▶ _PASSAGE PROVIDED_
□ □ □ □ □ □ □

Friday, March 16, 2012

Hospice, Long-Term Care, and Dementia Quiz

Hospice, Long-Term Care, and Dementia Quiz

What's your response to these statements?

By Frances Shani Parker, Author
1)   Death is a terrible thing.

Fact: Death is a natural part of life that everyone will experience. Accept, discuss, and prepare for becoming dead in your future.

2)   It’s always better to die at home.

Fact: “Home” can be the presence of love and comfort wherever a terminally ill patient may be. Most people die in institutions.

3)   Hospice speeds up death.

Fact: If two similar people had the same terminal illness, the one receiving hospice care would probably live longer.

4)   Pain is a natural part of aging and dying. Under-treated pain slows down the death process.

Fact: Pain medication is available to offer appropriate relief to patients. Under-treated pain worsens the process unnecessarily.

5)   Patients with dementia don’t miss visits from relatives and friends they don’t recognize.

□ □ □ □ □ □ □

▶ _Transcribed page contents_
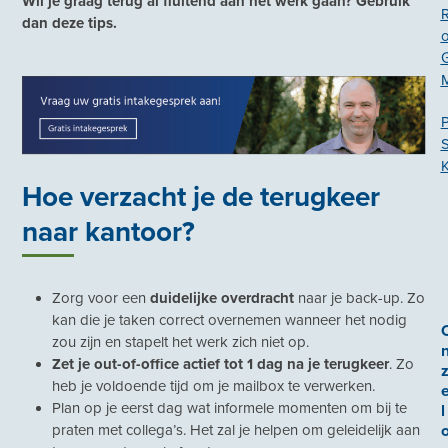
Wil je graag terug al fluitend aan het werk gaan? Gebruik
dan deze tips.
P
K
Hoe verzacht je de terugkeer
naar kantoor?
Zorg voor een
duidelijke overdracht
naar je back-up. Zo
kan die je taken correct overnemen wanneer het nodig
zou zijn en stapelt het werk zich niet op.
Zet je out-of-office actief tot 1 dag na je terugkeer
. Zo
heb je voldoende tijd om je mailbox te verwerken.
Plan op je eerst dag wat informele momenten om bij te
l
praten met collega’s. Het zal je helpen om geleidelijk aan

□ □ □ □ □ □ □

▶ _QUESTIONS_
• 1. Copy the quiz between "Friday, March 16, 2012" and "die at home.", inclusive, changing "terrible" to "dreadful".
• 2. According to the quiz, where do most people die?
• 3. For each statement, say whether it agrees with the quiz, and quote the words that decide it: (a) The quiz is dated Friday, March 16, 2012. (b) According to the quiz's stated facts, under-treated pain slows down the death process. (c) The quiz states that pain medication is available to offer appropriate relief to patients.

▶ _YOUR WRITTEN ANSWERS_
• 1.
Friday, March 16, 2012

Hospice, Long-Term Care, and Dementia Quiz

Hospice, Long-Term Care, and Dementia Quiz

What's your response to these statements?

By Frances Shani Parker, Author
1)   Death is a dreadful thing.

Fact: Death is a natural part of life that everyone will experience. Accept, discuss, and prepare for becoming dead in your future.

2)   It’s always better to die at home.

• 2. Most people die in institutions.

• 3.
(a) Yes: "Friday, March 16, 2012"
(b) No: "Under-treated pain worsens the process unnecessarily."
(c) Yes: "Pain medication is available to offer appropriate relief to patients."